Work to complete: Scan the material below for the word "automáticamente", then copy every line in which it appears.

Records for processing:
#####

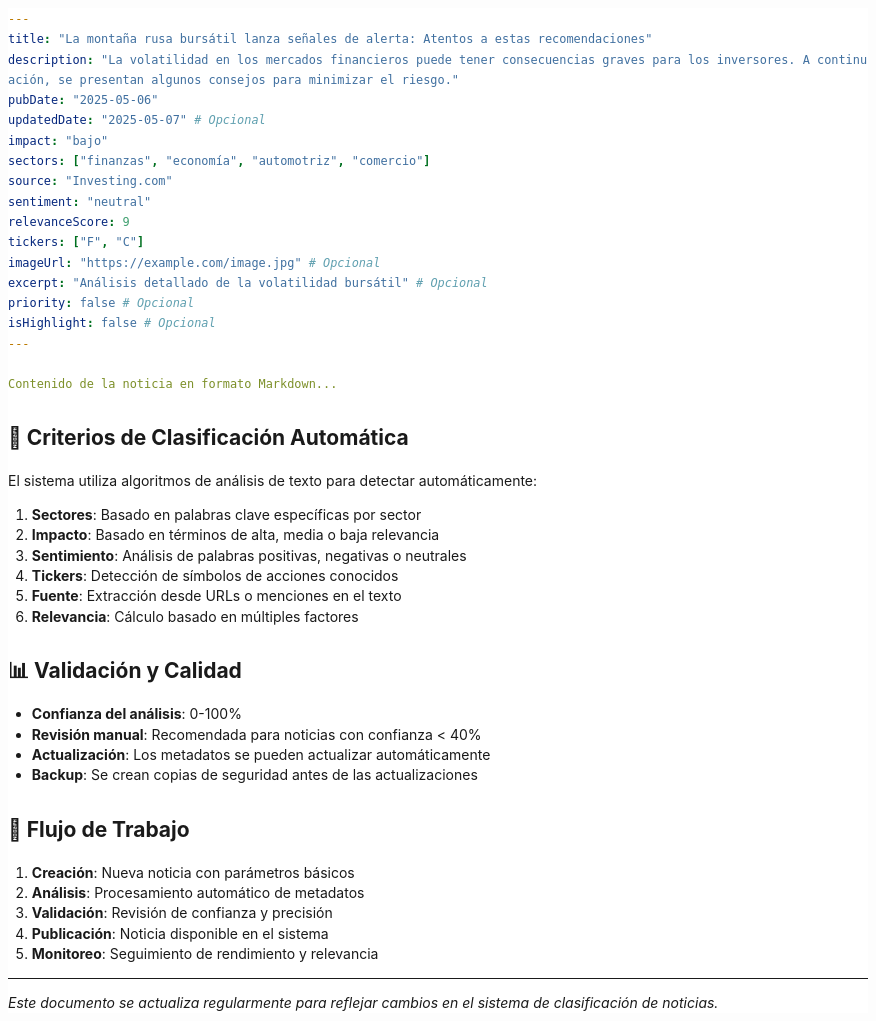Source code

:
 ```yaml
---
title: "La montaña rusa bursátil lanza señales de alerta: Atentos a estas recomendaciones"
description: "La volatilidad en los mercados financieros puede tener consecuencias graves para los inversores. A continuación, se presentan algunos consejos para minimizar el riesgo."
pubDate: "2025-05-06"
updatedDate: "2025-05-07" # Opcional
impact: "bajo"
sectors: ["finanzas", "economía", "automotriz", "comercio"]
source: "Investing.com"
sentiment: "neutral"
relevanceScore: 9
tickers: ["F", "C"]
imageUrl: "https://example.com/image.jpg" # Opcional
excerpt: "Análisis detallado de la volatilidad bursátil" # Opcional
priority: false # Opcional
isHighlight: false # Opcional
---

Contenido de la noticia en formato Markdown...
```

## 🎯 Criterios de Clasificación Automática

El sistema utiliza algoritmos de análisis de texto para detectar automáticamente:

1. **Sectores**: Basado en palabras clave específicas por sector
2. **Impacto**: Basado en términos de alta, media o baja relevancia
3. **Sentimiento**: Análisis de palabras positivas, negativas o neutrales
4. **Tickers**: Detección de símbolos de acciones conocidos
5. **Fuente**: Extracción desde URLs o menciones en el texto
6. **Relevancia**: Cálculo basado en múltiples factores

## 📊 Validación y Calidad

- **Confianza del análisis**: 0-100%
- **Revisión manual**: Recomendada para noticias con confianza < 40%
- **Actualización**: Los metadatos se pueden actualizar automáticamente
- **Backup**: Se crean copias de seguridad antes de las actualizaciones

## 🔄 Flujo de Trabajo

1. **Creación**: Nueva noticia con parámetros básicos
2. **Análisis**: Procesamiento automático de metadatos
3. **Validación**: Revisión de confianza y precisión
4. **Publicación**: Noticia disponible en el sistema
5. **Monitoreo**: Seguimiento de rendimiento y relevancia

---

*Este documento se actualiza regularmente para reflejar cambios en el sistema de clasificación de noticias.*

#####

Solution:
El sistema utiliza algoritmos de análisis de texto para detectar automáticamente:
- **Actualización**: Los metadatos se pueden actualizar automáticamente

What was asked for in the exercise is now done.